Am 28. d. Mts. nachmittags fanden vor dem Schuhwarengeschäft des Juden Lindner in Stettin, Kundgebungen der Bevölkerung statt. Die demonstrierende Menge wird von dem Polizeipräsidenten in Stettin auf etwa 4 5.000 Personen geschätzt. Die Kundgebung gegen Lindner fand statt, weil dieser eine arische Verkäuferin entlassen und gegenüber einem Ortsgruppenwalter der Deutschen Arbeitsfront das Deutsche Volk beschimpft haben sollte. (Ausverkaufsgeier, Schweine). Lindner wurde aus seinem Laden auf die Straße geholt, wo er ein Transparent mit der Aufschrift: ''Jud Lindner beschimpft Dich Ausverkaufsgeier'' tragen mußte. Lindner und seine Ehefrau wurden in Schutzhaft genommen. Die Ermittlungen hierzu schweben noch.

Nach diesem Vorfall zog ein Teil der Demonstranten zu dem Konfektionsgeschäft des Juden [N.N.], wo sie die Entfernung einer schwarz weiß roten Fahne verlangte, die [N.N.] bei der Dekoration seines Schaufensters verwendet hatte. Da [N.N.] sich weigerte, griff ihn die Menge an und schlug ihn. Auch [N.N.] wurde in Schutzhaft genommen.

Von verschiedener Seite wurde dem Polizeipräsidenten gemeldet, daß außerdem auch andere Schaufenster jüdischer Geschäfte mit Inschriften bemalt und mit Exemplaren der Zeitschrift ''Stürmer '' beklebt worden waren. Hierbei ist es zu Zwischenfällen nicht gekommen.

Schon vor einigen Tagen fand in Stettin eine große Kundgebung gegen die Jüdin Rosa Rosenbaum statt, weil sie der Winterhilfe ein Paar völlig unbrauchbare Schuhe zur Verfügung gestellt hatte. Es ist anzunehmen, daß für die Zukunft häufig mit derartigen Zwischenfällen zu rechnen ist, sodaß eine allgemeine Anweisung über Verhaltungsmaßnahmen [sic] seitens der Polizeidienststelle zweckmäßig erscheint. Solange die Kundgebungen gegen Volksschädlinge ohne ernste Folgen sind bezw. nicht die öffentliche Sicherheit und Ordnung gefährden, wird gegen sie nichts einzuwenden sein. Es ist aber leicht möglich, daß bei der Erregung der Volksgenossen anläßlich derartiger Kundgebungen die normalen Grenzen überschritten werden und Ausschreitungen ernster Natur möglicherweise unter dem Einfluß von Staatsfeinden zu befürchten sind.

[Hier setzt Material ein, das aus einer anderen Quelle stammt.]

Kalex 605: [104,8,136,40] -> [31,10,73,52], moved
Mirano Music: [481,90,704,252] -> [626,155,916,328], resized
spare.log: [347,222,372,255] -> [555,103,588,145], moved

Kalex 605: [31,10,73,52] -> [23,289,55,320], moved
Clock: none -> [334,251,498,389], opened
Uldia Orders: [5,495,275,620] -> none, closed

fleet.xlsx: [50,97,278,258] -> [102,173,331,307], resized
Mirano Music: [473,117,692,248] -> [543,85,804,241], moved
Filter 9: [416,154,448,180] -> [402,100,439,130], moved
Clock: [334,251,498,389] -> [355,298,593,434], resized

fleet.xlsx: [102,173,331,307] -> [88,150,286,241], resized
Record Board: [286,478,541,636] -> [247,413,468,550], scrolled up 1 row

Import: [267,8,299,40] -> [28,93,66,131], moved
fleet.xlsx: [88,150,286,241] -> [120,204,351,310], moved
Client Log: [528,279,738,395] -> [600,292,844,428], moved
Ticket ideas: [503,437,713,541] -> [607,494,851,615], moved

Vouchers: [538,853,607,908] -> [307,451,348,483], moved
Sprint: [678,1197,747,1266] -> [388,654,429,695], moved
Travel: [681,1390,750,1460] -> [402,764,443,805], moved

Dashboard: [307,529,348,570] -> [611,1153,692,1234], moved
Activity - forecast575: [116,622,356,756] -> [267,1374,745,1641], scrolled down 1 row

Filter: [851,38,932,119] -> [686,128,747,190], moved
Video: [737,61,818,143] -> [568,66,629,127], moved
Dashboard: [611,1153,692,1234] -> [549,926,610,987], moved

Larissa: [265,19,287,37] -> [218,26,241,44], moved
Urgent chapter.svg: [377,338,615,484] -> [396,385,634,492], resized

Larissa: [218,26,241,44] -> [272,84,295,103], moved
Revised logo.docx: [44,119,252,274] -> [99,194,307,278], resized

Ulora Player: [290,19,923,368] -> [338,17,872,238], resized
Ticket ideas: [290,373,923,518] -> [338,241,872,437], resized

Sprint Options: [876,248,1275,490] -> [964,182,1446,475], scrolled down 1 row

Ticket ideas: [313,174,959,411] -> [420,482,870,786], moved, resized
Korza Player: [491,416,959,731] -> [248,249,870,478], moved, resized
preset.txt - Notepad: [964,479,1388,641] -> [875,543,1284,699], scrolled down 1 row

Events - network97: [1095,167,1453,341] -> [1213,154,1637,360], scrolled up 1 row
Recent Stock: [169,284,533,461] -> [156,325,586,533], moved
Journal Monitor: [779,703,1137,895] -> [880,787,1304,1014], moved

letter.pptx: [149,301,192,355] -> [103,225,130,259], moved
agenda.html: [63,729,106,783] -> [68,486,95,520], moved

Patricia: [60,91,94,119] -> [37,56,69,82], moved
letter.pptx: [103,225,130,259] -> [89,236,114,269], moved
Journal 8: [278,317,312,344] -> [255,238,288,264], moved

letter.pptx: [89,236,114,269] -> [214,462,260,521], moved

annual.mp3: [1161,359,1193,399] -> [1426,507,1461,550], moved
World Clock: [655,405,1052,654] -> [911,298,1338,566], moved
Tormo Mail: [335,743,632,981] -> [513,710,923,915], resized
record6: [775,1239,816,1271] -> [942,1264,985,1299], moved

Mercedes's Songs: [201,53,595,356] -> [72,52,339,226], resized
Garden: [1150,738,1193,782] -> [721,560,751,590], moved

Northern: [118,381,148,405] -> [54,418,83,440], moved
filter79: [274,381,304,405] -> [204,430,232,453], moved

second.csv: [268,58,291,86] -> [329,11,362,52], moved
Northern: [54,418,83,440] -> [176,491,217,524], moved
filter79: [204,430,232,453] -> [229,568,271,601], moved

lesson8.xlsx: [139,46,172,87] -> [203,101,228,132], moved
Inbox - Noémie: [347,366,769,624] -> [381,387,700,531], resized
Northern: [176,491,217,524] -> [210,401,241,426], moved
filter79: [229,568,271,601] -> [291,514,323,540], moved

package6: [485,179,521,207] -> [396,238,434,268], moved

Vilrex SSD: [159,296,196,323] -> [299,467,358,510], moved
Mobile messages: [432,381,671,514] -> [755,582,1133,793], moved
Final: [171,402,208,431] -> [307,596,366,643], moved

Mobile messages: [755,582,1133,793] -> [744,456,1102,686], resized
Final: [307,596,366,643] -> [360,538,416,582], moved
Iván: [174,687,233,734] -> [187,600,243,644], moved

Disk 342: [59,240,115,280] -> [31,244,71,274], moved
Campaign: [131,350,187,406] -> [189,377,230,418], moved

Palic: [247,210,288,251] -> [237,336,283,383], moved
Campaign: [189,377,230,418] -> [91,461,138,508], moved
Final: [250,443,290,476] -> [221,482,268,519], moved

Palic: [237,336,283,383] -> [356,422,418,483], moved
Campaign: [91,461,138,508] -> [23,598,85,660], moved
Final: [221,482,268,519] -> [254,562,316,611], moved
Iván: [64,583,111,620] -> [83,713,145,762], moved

Der Zusammenstoß anläßlich der Schaufenster Dekorierung mit schwarz weiß roten Fahnen durch einen Juden kann bereits als eine Auswirkung der vor kurzer Zeit an die Polizeibehörden ergangenen und wohl der Bevölkerung bekannt gewordenen Anordnungen des Geheimen Staatspolizeiamtes angesehen werden. Das Zeigen schwarz weiß roter Fahnen durch Juden entweder bei nationalen Feiertagen oder zu geschäftlichen Zwecken, ist schon immer, insbesondere von überzeugten Nationalsozialisten als ein Mißstand empfunden worden. Eine allgemeine, auch der Öffentlichkeit bekannte Regelung erscheint notwendig.